Aufgaben:
1. Nenne alle Ausreden, die der Quelltext in Anführungszeichen als Beispiele fürs Schummeln aufführt.
2. Schreibe aus dem Quelltext wortgetreu ab, beginnend bei den Worten „Dein Abenteuer draussen: richtig“ und endend nach „Survival-Skills trotzdem Sinn?“.

Klar, die Bushbox bevorzuge ich aus Liebe zum Feuer, weil ich den Rauchgeschmack in meiner Kleidung liebe. Als Kind war ich fasziniert von einem Feuer, das ein Freund meiner Eltern auf dem Schnee entfacht hatte. Wir sassen auf eineinhalb Meter Schnee und wärmten unser Essen am Feuer. Das blieb mir in Erinnerung. An der Bushbox mag ich die sichtbaren Konsequenzen im Hier und Jetzt: Das Holz habe ich in der Nähe selbst gesammelt. Die Ressourcen, die das Feuer kostet, sind also direkt sichtbar. Aber auch Kocher haben ihre Berechtigung und ich nutze sie gerne. Ihre Effizienz und kleine Grösse sind unschlagbar und – mit grosser Vorsicht – kann ich sie auch mal im Auto oder im Zelt brauchen.
Wo finde ich den richtigen Platz für ein Tarp?
Dafür braucht es Übung. Eine definitive Antwort gibt es nicht, weil es immer auf die Verhältnisse und Bedingungen ankommt. Im Sommer ist ein leichter Wind willkommen − er kühlt und vertreibt Insekten. In der kalten Jahreszeit ist es genau andersherum, dann möchten wir geschützt sein. An Bäumen abzuspannen ist naheliegend. Wenn du etwas Übung hast, kannst du dafür auch Gegenstände deiner Ausrüstung brauchen, zum Beispiel Trekkingstöcke oder Paddel.
Natürlich kommt es auch darauf an, wofür du das Tarp brauchst. Soll es eine Gruppe während der Rast schützen oder übernachten ein, zwei Personen darunter? Unterschiedliche Zwecke verlangen unterschiedliche Orte.
Dein Abenteuer draussen: richtig vorbereitenWelche Fehler passieren Neulingen häufig und liessen sich leicht vermeiden?
Vermeintliche Abkürzungen nehmen. Damit meine ich den Hang zur Faulheit, den wir Menschen manchmal haben. Wenn wir können, nehmen wir den einfachsten Weg. Häufig wird dann mit Ausreden wie «Es ist gut genug», «Es wird schon nicht regnen» oder «Der Wetterbericht ist gut» geschummelt. Je mehr Erfahrung du hast, desto weniger Reserven sind nötig. Aber insbesondere zu Beginn ist es wichtig, dass du alles korrekt machst. Aus welcher Richtung kommt das Wetter? Könnten Unfälle mit Bäumen oder Felsschlägen passieren? Treffen wir auf wilde Tiere – von der Zecke bis zum Tiger? Wenn du dir solche Fragen vorab stellst, ist das die halbe Miete.
Die Schweiz ist klein und dicht besiedelt. Macht das Üben von Survival-Skills trotzdem Sinn?

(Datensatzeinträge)

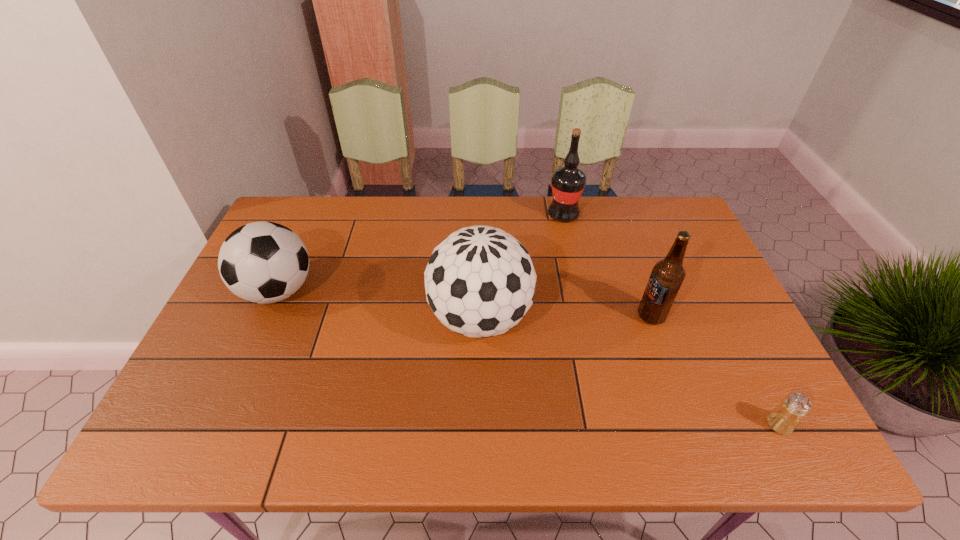
At what (x,y) coordinates should I click in order to perform the action: click on vacant point located 0.370m on the label of the beer bottle. Please return your answer as a coordinate pair (x, y). Image resolution: width=960 pixels, height=540 pixels. Looking at the image, I should click on tap(497, 316).

Locate an element on the screen. The image size is (960, 540). vacant space located 0.310m on the label of the beer bottle is located at coordinates (520, 316).

Locate an element on the screen. The height and width of the screenshot is (540, 960). vacant point located 0.310m on the label of the beer bottle is located at coordinates (520, 316).

Where is `vacant space located 0.050m on the front of the taller soccer ball`? The image size is (960, 540). vacant space located 0.050m on the front of the taller soccer ball is located at coordinates click(480, 379).

Locate an element on the screen. This screenshot has width=960, height=540. vacant space located 0.220m on the back of the leftmost object is located at coordinates (310, 219).

Identify the location of free region located on the left of the nearest object. (739, 424).

What are the coordinates of `object situated at the far edge` in the screenshot? It's located at (568, 182).

Where is `object that is positioned at the near edge`? object that is positioned at the near edge is located at coordinates (784, 419).

This screenshot has height=540, width=960. Identify the location of object that is positioned at the left edge. (262, 262).

Where is `object located at the right edge`? This screenshot has height=540, width=960. object located at the right edge is located at coordinates click(784, 419).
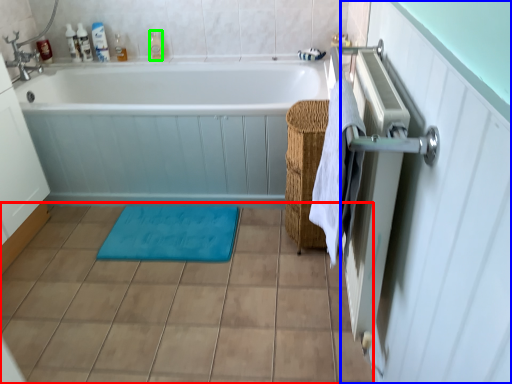
Question: Which object is positioned closest to ceramic tile (highlighted by a red box)? Select from screen door (highlighted by a blue box) and toiletry (highlighted by a green box).

Choices:
 (A) screen door
 (B) toiletry

Answer: (A)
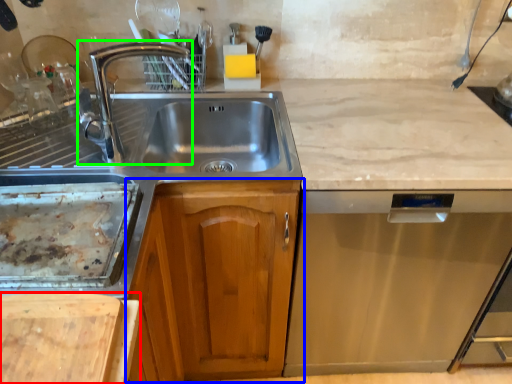
Question: Which object is positioned farthest from cutting board (highlighted by a red box)? Select from cabinetry (highlighted by a blue box) and tap (highlighted by a green box).

Choices:
 (A) cabinetry
 (B) tap

Answer: (B)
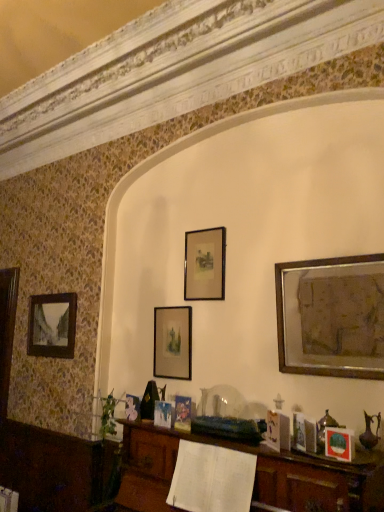
Question: Can you confirm if matte black picture frame at lower right, the fourth picture frame in the left-to-right sequence, is taller than matte black picture frame at center, which ranks as the third picture frame in left-to-right order?

Choices:
 (A) yes
 (B) no

Answer: (B)

Question: Does matte black picture frame at lower right, the second picture frame in the right-to-left sequence, turn towards matte black picture frame at center, which ranks as the third picture frame in front-to-back order?

Choices:
 (A) no
 (B) yes

Answer: (A)

Question: From the image's perspective, is matte black picture frame at lower right, which appears as the first picture frame when viewed from the front, located above matte black picture frame at center, the third picture frame in the back-to-front sequence?

Choices:
 (A) yes
 (B) no

Answer: (B)

Question: Can you confirm if matte black picture frame at lower right, the second picture frame in the right-to-left sequence, is shorter than matte black picture frame at center, the third picture frame in the back-to-front sequence?

Choices:
 (A) no
 (B) yes

Answer: (B)

Question: From a real-world perspective, is matte black picture frame at lower right, the fourth picture frame in the left-to-right sequence, located beneath matte black picture frame at center, which ranks as the third picture frame in left-to-right order?

Choices:
 (A) yes
 (B) no

Answer: (A)

Question: Is matte black picture frame at lower right, marked as the fifth picture frame in a back-to-front arrangement, beside matte black picture frame at center, which ranks as the third picture frame in front-to-back order?

Choices:
 (A) no
 (B) yes

Answer: (A)

Question: Considering the relative sizes of matte black picture frame at center, marked as the 4th picture frame in a right-to-left arrangement, and gold metallic picture frame at upper right, positioned as the 1th picture frame in right-to-left order, in the image provided, is matte black picture frame at center, marked as the 4th picture frame in a right-to-left arrangement, taller than gold metallic picture frame at upper right, positioned as the 1th picture frame in right-to-left order,?

Choices:
 (A) yes
 (B) no

Answer: (B)

Question: Does matte black picture frame at center, which is counted as the fourth picture frame, starting from the front, have a lesser height compared to gold metallic picture frame at upper right, the second picture frame in the front-to-back sequence?

Choices:
 (A) no
 (B) yes

Answer: (B)

Question: From the image's perspective, is matte black picture frame at center, marked as the 4th picture frame in a right-to-left arrangement, below gold metallic picture frame at upper right, which is counted as the fourth picture frame, starting from the back?

Choices:
 (A) no
 (B) yes

Answer: (B)

Question: Is matte black picture frame at center, which is counted as the fourth picture frame, starting from the front, oriented away from gold metallic picture frame at upper right, positioned as the 1th picture frame in right-to-left order?

Choices:
 (A) yes
 (B) no

Answer: (B)

Question: Does matte black picture frame at center, which is the 2th picture frame from back to front, have a greater width compared to gold metallic picture frame at upper right, which is counted as the fourth picture frame, starting from the back?

Choices:
 (A) yes
 (B) no

Answer: (B)

Question: Are matte black picture frame at center, which is counted as the fourth picture frame, starting from the front, and gold metallic picture frame at upper right, which is counted as the fourth picture frame, starting from the back, beside each other?

Choices:
 (A) no
 (B) yes

Answer: (A)

Question: Considering the relative sizes of gold metallic picture frame at upper right, positioned as the 1th picture frame in right-to-left order, and matte black picture frame at lower right, the fourth picture frame in the left-to-right sequence, in the image provided, is gold metallic picture frame at upper right, positioned as the 1th picture frame in right-to-left order, thinner than matte black picture frame at lower right, the fourth picture frame in the left-to-right sequence,?

Choices:
 (A) yes
 (B) no

Answer: (B)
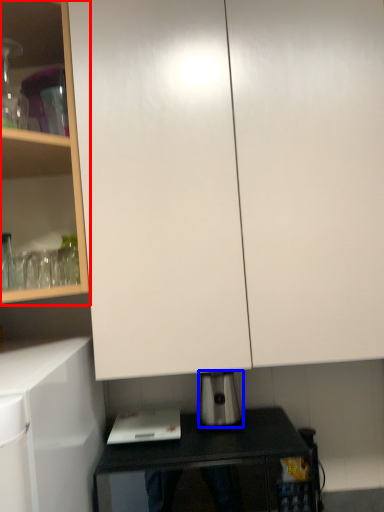
Question: Among these objects, which one is farthest to the camera, cabinetry (highlighted by a red box) or kitchen appliance (highlighted by a blue box)?

Choices:
 (A) cabinetry
 (B) kitchen appliance

Answer: (B)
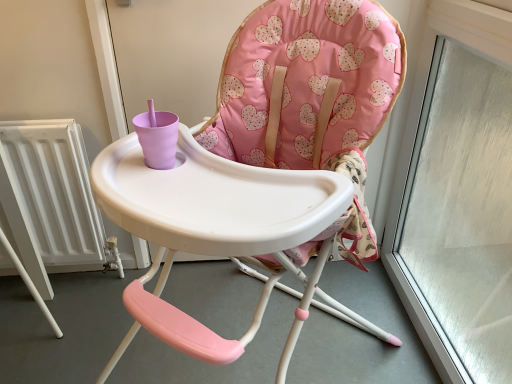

Lösungen nach Aufgabe:
1.
- «Es ist gut genug»
- «Es wird schon nicht regnen»
- «Der Wetterbericht ist gut»

2.
Dein Abenteuer draussen: richtig vorbereitenWelche Fehler passieren Neulingen häufig und liessen sich leicht vermeiden?
Vermeintliche Abkürzungen nehmen. Damit meine ich den Hang zur Faulheit, den wir Menschen manchmal haben. Wenn wir können, nehmen wir den einfachsten Weg. Häufig wird dann mit Ausreden wie «Es ist gut genug», «Es wird schon nicht regnen» oder «Der Wetterbericht ist gut» geschummelt. Je mehr Erfahrung du hast, desto weniger Reserven sind nötig. Aber insbesondere zu Beginn ist es wichtig, dass du alles korrekt machst. Aus welcher Richtung kommt das Wetter? Könnten Unfälle mit Bäumen oder Felsschlägen passieren? Treffen wir auf wilde Tiere – von der Zecke bis zum Tiger? Wenn du dir solche Fragen vorab stellst, ist das die halbe Miete.
Die Schweiz ist klein und dicht besiedelt. Macht das Üben von Survival-Skills trotzdem Sinn?